Show me every line in the listing that has the word "xtts".

[EXTRACTED INFORMATION Boundary: Start]

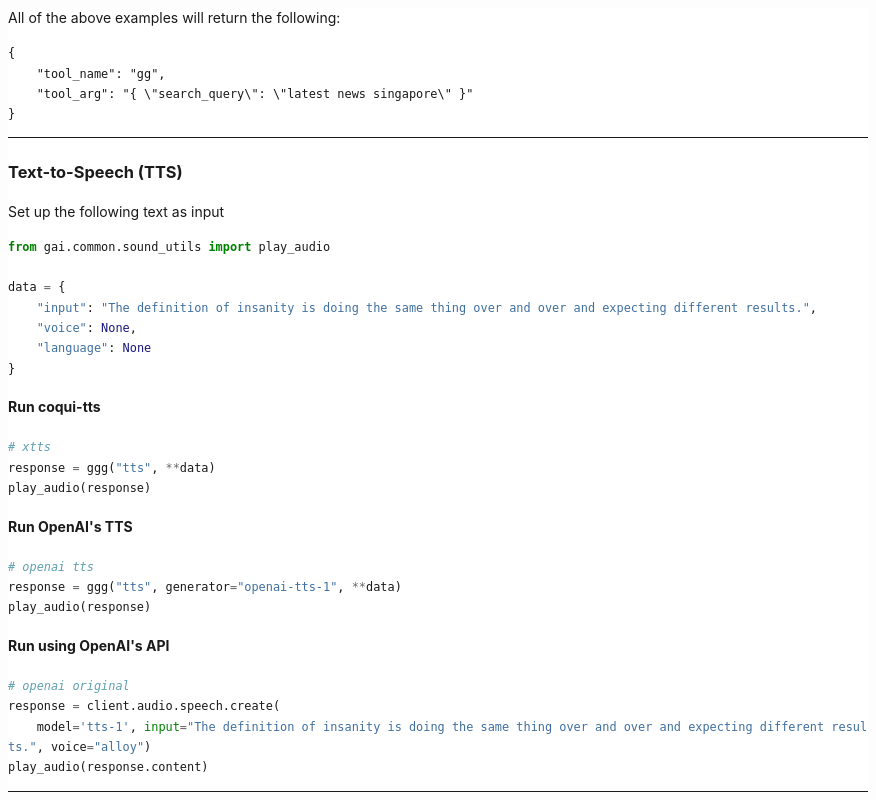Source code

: All of the above examples will return the following:

```
{
    "tool_name": "gg",
    "tool_arg": "{ \"search_query\": \"latest news singapore\" }"
}
```

---

### Text-to-Speech (TTS)

Set up the following text as input

```python
from gai.common.sound_utils import play_audio

data = {
    "input": "The definition of insanity is doing the same thing over and over and expecting different results.",
    "voice": None,
    "language": None
}
```

#### Run coqui-tts

```python
# xtts
response = ggg("tts", **data)
play_audio(response)
```

<audio controls>
  <source src="./docs/audio/xtts.wav" type="audio/wav">
Your browser does not support the audio element.
</audio>

#### Run OpenAI's TTS

```python
# openai tts
response = ggg("tts", generator="openai-tts-1", **data)
play_audio(response)
```

<audio controls>
  <source src="./docs/audio/openai-tts.wav" type="audio/wav">
Your browser does not support the audio element.
</audio>

#### Run using OpenAI's API

```python
# openai original
response = client.audio.speech.create(
    model='tts-1', input="The definition of insanity is doing the same thing over and over and expecting different results.", voice="alloy")
play_audio(response.content)
```

---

[EXTRACTED INFORMATION Boundary: End]

* FINAL ANSWER *
# xtts
  <source src="./docs/audio/xtts.wav" type="audio/wav">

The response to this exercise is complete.